His family and friends may believe and proclaim his innocence, but there’s no turning back the clock for Niño Rodel Taboada who died at the hands of agents of the regional Philippine Drug Enforcement Agency (PDEA) in a house owned by a relative in Barangay Duljo-Fatima, Cebu City last Thursday.
Regardless of the testaments to Taboada’s good character by his father and former co-workers at a call center firm as well as records that showed he passed a criminology licensure exam to become a police officer, PDEA Regional Director Yogi Filemon Ruiz insisted that Taboada sold shabu to his operative.
Both sides insisting on the innocence or guilt of Taboada should produce more than just statements to prove their contention but regardless of his innocence or guilt, PDEA agents had every opportunity to stop and arrest him, not take him out permanently.
Again, we go back to the circumstances that led to Taboada’s death.

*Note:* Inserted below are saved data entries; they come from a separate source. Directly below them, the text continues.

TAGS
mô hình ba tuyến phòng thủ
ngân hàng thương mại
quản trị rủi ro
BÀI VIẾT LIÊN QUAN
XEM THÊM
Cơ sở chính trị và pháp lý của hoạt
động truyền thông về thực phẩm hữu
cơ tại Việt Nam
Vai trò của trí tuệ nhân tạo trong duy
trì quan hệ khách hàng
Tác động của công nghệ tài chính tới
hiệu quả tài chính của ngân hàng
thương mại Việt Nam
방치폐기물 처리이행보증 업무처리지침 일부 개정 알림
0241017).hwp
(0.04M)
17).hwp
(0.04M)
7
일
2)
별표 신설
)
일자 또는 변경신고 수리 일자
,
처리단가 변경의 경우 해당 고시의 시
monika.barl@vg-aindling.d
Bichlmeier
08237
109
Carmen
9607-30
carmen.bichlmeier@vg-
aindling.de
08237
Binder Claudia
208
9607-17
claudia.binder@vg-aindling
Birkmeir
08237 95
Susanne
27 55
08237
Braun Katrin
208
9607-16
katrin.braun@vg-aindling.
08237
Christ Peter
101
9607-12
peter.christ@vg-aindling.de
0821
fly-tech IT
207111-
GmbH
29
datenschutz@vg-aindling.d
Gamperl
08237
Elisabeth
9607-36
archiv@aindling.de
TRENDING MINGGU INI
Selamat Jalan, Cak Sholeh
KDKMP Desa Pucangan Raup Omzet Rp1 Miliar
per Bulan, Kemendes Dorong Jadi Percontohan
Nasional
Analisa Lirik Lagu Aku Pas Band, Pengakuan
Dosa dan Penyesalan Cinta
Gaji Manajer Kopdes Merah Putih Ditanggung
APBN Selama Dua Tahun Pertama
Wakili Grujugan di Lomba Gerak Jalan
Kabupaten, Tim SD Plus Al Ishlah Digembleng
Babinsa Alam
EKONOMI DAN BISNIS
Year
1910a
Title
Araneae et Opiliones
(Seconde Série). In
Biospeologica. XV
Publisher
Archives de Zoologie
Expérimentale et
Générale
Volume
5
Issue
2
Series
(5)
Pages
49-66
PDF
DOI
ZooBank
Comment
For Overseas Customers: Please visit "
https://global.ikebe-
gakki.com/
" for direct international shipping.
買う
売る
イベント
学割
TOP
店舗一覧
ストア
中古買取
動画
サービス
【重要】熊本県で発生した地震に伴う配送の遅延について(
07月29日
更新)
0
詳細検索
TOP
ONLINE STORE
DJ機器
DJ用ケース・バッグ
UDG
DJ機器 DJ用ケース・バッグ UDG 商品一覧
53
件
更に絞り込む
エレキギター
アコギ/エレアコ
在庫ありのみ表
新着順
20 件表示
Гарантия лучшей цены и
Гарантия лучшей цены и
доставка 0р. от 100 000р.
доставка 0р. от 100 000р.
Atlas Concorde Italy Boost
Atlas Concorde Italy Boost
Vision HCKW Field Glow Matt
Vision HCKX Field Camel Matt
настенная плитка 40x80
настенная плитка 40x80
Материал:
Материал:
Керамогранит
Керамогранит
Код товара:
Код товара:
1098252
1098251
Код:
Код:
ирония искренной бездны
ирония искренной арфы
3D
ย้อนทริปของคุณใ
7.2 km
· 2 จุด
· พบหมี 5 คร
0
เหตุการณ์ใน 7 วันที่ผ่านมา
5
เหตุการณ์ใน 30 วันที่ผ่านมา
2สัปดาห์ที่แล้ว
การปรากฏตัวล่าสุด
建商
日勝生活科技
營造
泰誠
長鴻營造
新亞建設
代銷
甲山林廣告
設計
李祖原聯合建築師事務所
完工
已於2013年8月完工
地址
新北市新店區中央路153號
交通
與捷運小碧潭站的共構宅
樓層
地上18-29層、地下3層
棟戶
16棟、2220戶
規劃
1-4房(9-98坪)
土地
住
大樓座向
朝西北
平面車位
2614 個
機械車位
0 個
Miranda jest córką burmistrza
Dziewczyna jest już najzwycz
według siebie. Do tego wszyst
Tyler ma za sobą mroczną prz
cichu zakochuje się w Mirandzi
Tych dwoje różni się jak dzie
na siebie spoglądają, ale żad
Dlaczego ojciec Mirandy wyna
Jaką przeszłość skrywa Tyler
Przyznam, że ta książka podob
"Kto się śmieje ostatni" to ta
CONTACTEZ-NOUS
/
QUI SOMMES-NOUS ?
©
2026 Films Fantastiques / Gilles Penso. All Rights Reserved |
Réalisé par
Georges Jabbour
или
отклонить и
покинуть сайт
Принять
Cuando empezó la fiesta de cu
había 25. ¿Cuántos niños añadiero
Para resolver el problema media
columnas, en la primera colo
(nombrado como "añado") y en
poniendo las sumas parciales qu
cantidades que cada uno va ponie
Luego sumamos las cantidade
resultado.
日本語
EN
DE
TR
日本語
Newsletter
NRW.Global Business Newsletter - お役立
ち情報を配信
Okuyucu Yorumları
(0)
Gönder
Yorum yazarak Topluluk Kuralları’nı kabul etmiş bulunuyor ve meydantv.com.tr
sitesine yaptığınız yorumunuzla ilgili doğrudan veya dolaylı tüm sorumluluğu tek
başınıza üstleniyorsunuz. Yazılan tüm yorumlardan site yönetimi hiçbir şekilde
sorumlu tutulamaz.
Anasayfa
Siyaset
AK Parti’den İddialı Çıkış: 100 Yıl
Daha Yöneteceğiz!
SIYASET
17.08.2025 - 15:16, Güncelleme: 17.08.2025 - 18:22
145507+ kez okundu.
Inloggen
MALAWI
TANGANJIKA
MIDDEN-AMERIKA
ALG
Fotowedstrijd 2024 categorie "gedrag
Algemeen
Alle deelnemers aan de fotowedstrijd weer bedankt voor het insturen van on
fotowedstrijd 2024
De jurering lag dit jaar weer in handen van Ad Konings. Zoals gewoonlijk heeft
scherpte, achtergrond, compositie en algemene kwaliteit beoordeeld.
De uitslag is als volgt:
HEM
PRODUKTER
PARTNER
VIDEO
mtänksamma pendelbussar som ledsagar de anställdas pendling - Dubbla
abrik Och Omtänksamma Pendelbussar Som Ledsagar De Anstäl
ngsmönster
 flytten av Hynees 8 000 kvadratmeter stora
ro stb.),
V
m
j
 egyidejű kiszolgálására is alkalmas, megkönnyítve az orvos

Based on Ruiz’s account, the PDEA agents were supposedly “forced to kill” Taboada after he engaged them in a shootout inside the house of a relative.
Taboada’s friend believed the PDEA may have been targeting his relative, believed to be Kendall Taboada who was arrested during last Thursday’s operation and had shot Taboada by mistake.
But still the PDEA agents may not have bothered differentiating between Kendall and Niño Rodel. It’s also unclear if the agents had good reason to take out Taboada considering they had the advantage in numbers and firepower to effect an arrest and not as Taboada’s family and friends claim is an execution.
Maybe the PDEA agents would reason that since Duljo-Fatima is a hotbed for illegal drugs, that Taboada may have cohorts in the area just waiting to ambush them even if the agents had already rounded up most of the suspects earlier.
Taboada’s death in no way proves his guilt nor innocence of the charges leveled at him by the PDEA which is obligated under law to produce evidence to prove the suspect’s culpability beyond reasonable doubt.
As it is, President Rodrigo Duterte’s marching orders to kill drug suspects who resist arrest had been taken literally by the police and other law enforcement agencies to mean that the suspects should be executed rather than arrested since it entails so much effort to investigate and put them away behind bars, where it had been shown lately that they can still continue to operate and earn millions in profits from the illegal drug trade.
Who knows if Niño Rodel Taboada is guilty or innocent of the charges against him – he is but one in a growing list of casualties in the war on illegal drugs who was denied the chance to clear his name even if it had yet to be proven that he posed a serious enough threat to the safety of the PDEA operatives that they had no choice but to shoot him.